En cierta ocasión cuando el postillón
Gumersindo Agüero cumplía su recorrido desde el Fortín Melincué, a una legua
aproximadamente del apostadero, encontró a un hombre tirado a la vera del
sendero. A pesar de las airadas protestas de algunos viajeros que temían los
contagios, cargó al moribundo y lo sujetó al pescante. Cuando llegaron a la
posta, el hombre, que estaba lleno de parásitos, recibió los mejores cuidados
de Francisca, la única que se atrevió a tocar al forastero. Haciendo caso omiso
a los lamentos del menesteroso, procedió a asearlo y luego alimentarlo. Unos
días después el extraño personaje se había recuperado, pero jamás articuló una
palabra. A juzgar por sus ropas y gestos, Francisca intuyó que se trataba de un
soldado desertor de las tropas regulares que habían acampado en la zona al
mando del General Pedernera, en su desplazamiento hacia San Luis. Generalmente
una patrulla salía a capturar a los desertores cuando éstos se alzaban con
algún caballo o armamento, de lo contrario los dejaban librados a su suerte,
ante la certeza de su regreso o de su inexorable muerte.

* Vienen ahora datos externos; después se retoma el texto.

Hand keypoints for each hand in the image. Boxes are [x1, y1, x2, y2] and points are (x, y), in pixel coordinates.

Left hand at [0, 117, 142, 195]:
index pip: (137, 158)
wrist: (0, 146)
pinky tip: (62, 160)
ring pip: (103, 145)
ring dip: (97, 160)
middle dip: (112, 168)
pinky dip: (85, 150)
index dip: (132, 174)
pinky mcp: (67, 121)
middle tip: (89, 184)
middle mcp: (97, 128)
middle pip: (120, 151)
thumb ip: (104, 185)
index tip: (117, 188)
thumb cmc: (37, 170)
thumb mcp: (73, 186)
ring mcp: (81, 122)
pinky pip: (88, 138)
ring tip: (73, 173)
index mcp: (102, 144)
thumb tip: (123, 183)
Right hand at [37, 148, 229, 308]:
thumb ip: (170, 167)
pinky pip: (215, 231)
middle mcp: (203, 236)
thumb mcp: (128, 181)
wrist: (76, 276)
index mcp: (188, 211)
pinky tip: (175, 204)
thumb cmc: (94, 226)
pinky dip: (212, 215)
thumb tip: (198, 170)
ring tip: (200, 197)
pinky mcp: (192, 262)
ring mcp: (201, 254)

El desconocido, que permaneció en el
apostadero por mucho tiempo, nunca se mostró amistoso. A la hora del rancho se
acercaba con su tachito para la comida y regresaba a su cueva detrás del
caserío. En cierta ocasión uno de los peones lo vio hurgando en un manojo de
papeles, pero en cuanto percibía que lo estaban observando, los escondía debajo
de sus trastos. Nadie se animaba a acercarse por temor a que reaccionara con
violencia, como sucedió cuando se desató una fuerte tormenta y quisieron
obligarlo a entrar a las casas. Desde ese entonces Francisca solamente se
limitó a darle la comida cuando la venía a buscar. En cambio, el único que se
acercaba a su escondrijo era Gumersindo. Cuando lo veía llegar, la cara del
forastero se iluminaba con una sonrisa, que dejaba ver sus dientes grandes y
amarillentos, asomados entre la tupida y mugrosa barba gris. Sin dudas reconocía
a quien lo había rescatado de la muerte.
Un día dejó de dar señales de vida y
jamás se lo volvió a ver. Con su mudez como única compañera, seguramente
continuó el camino errante, como tantas otras víctimas de la insensatez humana.

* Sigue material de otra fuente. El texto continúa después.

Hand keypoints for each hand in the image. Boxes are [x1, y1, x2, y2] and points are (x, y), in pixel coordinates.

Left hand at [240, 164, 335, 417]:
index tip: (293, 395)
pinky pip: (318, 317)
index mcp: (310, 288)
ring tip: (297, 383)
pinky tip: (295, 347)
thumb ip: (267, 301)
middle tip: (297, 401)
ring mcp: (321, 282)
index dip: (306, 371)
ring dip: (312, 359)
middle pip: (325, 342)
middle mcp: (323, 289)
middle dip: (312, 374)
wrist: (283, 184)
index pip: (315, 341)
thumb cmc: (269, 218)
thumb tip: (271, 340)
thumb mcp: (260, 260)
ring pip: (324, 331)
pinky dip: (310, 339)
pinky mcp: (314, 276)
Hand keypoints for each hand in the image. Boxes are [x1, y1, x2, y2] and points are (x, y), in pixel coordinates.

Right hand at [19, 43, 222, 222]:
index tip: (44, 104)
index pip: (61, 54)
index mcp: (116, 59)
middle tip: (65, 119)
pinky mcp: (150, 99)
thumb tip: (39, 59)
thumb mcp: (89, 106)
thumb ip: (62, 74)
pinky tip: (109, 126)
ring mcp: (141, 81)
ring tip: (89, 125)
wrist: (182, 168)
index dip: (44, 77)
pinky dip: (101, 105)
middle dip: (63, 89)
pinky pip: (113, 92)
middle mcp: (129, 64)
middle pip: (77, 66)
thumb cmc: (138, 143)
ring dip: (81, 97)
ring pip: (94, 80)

Entre los bártulos que abandonó en su refugio, había un fajo de sucios papeles.
De los pocos "léidos" que
había en la posta, ninguno supo descifrarlos, hasta que un día cruzó el pago un
joven fraile franciscano en su camino a Córdoba, y la patrona le contó sobre
las rarezas del caminante y los extraños papeles que había abandonado. El cura
se mostró interesado y comenzó a hojearlos leyendo en voz alta en un idioma que
nadie entendía. Los peones, que trataban al fraile con reservada desconfianza,
a hurtadillas observaban sus movimientos. Temerosos de que estuviera
alborotando espíritus malignos, se santiguaban a escondidas y se alejaban a
toda prisa.
El cura, que tenía un carácter muy
divertido, se había percatado de lo que ocurría y tardó un largo rato en
explicarles de qué se trataba. Mientras tanto quería ver cómo aquella gente
simple y sufrida, abandonada en el desierto, reaccionaba ante su
comportamiento. Había un principio de conocimiento sobre la existencia de un
Ser superior, pero él quería comprobar hasta dónde llegaba la superstición y
ver qué caminos tomar para transmitirles el mensaje Evangélico. La tarea no
sería fácil, pero sí interesante.
-¡Es un libro de la doctrina cristiana!
-dijo mostrándoles los papeles - ¡Vengan, no tengan miedo! El hombre era un buen
cristiano y seguramente la guerra le afectó la cabeza…
Efectivamente, se trataba de un catecismo
de la Doctrina Cristiana, editado en inglés en la imprenta de los Niños
Expósitos, allá por el año 1700.
Si bien las aclaraciones del cura no
sirvieron de mucho, al menos alcanzó para descartar la presencia de almas en
pena en los alrededores y concluyeron en que “el hombre mudo”, presumiblemente haya sido un soldado inglés.
A raíz de esta situación, el fraile -que
se quedó en el lugar tres meses- se ganó la confianza y el respeto de los
lugareños. Su misión, además de evangélica, sirvió para instruirlos a lograr
una mejor calidad de vida. Para sorpresa de todos, lo primero que comenzó a
construir fueron letrinas y lavatorios privados para el aseo personal.